Customs at Detroit denied the claim for drawback on the grounds that T.D. 89-4 revoked the referenced letter ruling, along with CSD (Customs Service Decision) 84-97 and CSD 85-10. (See Treasury Decision 89-4, 23 Cust. Bull., p. 96; CSD 84-97, 18 Cust. Bull., p. 1069; and CSD 85-10, 19 Cust. Bull., p. 509.) Consequently, merchandise transferred to a foreign trade zone for manufacturing is no longer considered exported for drawback purposes. The company then filed the instant protests for further review. The company's protests request that a decision be withheld until the United States Court of International Trade decides the case of Chrysler Motors Corp. v. United States, 89- 5-00252 (CIT).

ISSUE:

The question at issue in these protests is the same as that considered by the Court of International Trade in the recently decided Chrysler Motors Corp. v. United States, No. 89-05-00252, slip op. 90-130 (CIT December 11, 1990), 25 Cust. Bull. No. 4, p. 4 (appeal pending). The issue is as follows: Can duty-paid merchandise be transferred and admitted into a foreign trade zone for the purpose of further manufacture and be considered exported for drawback purposes under the fourth proviso of 19 U.S.C.

LAW AND ANALYSIS:

The fourth proviso provides that duty-paid merchandise admitted into a foreign trade zone for the purposes of exportation, destruction, or storage can be considered exported for the purposes of the drawback and other laws. 19 U.S.C. 81c(a). In CSD 84-97, CSD 85-10, and letter ruling 218551, Customs held that duty-paid merchandise could be admitted into a foreign trade zone for further manufacturing and be considered exported for drawback. Subsequently, Customs, recognizing that these rulings were based on an erroneous interpretation of the foreign trade zones law, specifically 19 U.S.C. 81c(a), published T.D. 89-4 which revoked these rulings as unsupported by law. The TD corrected Customs position to be in accordance with law, and held that merchandise admitted into a foreign trade zone for manufacturing purposes cannot be considered exported for drawback under the fourth proviso of 19 U.S.C. 81c(a).

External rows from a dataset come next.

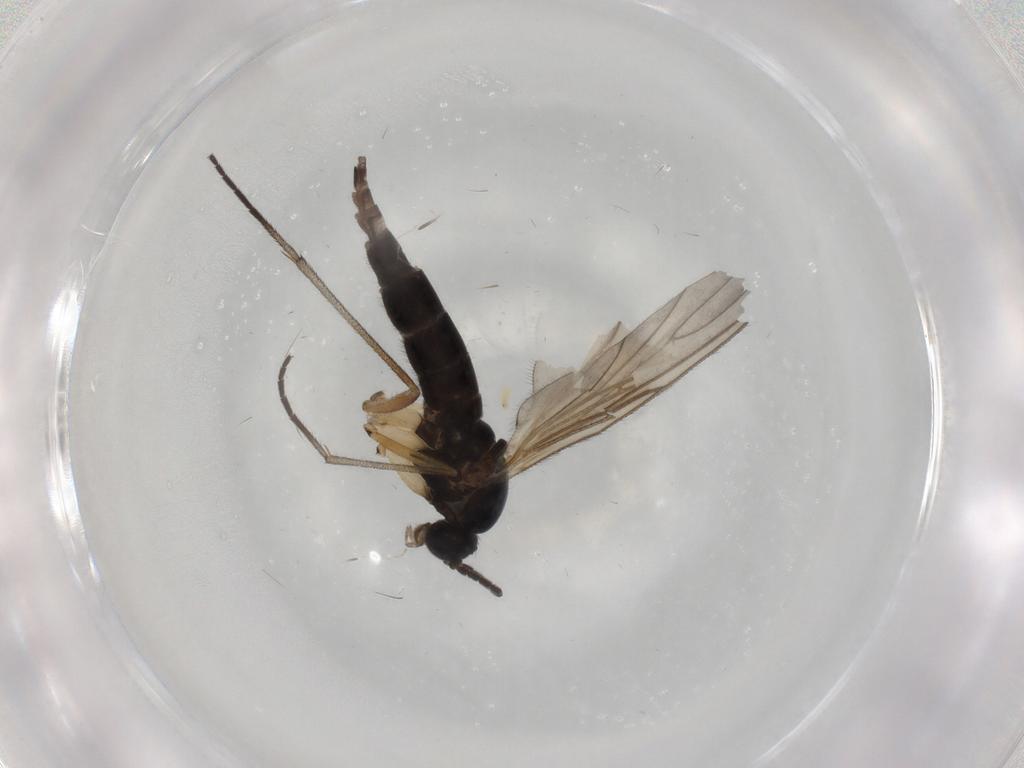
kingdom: Animalia
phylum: Arthropoda
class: Insecta
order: Diptera
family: Sciaridae
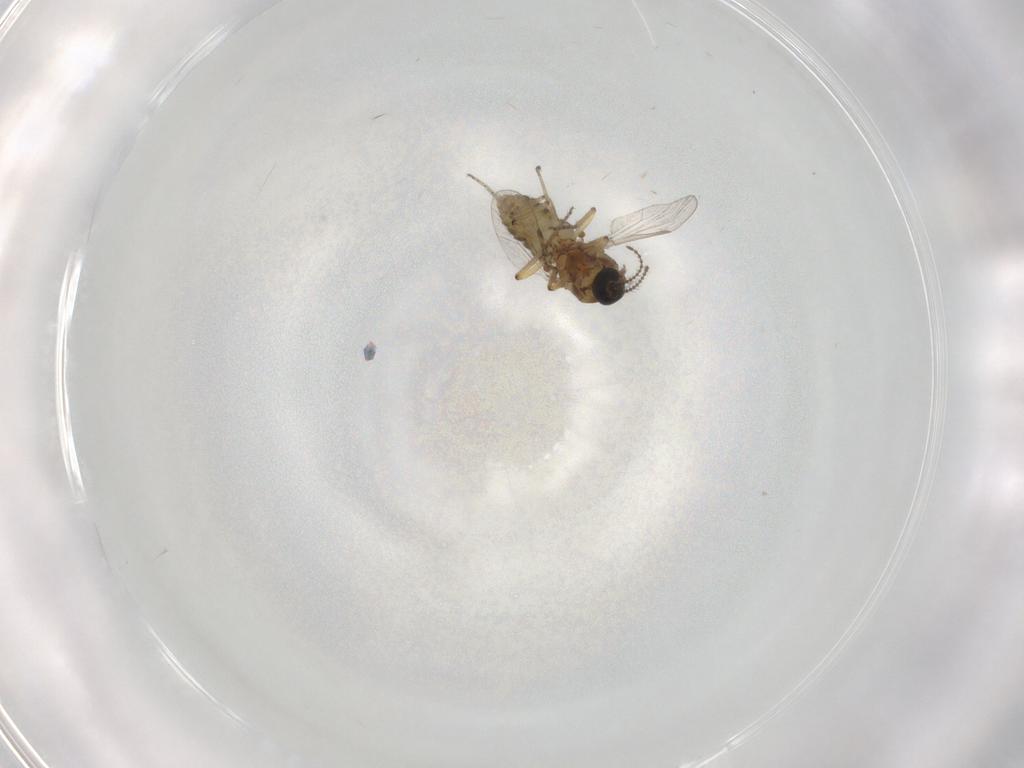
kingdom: Animalia
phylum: Arthropoda
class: Insecta
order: Diptera
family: Ceratopogonidae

In the Chrysler Motors case, the Court of International Trade agreed with Customs position as expressed in T.D. 89-4. The court granted the government's motion for summary judgment. The drawback entries which form the basis of the instant protests are essentially the same as the drawback entry that was the subject of Chrysler Motors. Based on T.D. 89-4 and the opinion in Chrysler Motors, the instant protests must be denied.

HOLDING:

The fourth proviso of 19 U.S.C. 81c(a) applies to deem as exported imported duty-paid merchandise admitted into a foreign trade zone solely for exportation, destruction, or storage. Merchandise admitted into a zone for manufacturing purposes is not eligible to be considered exported. You are hereby instructed to deny the protests, submit a copy of this decision to the protesting company, and otherwise comply with section 174.30 of the Customs Regulations.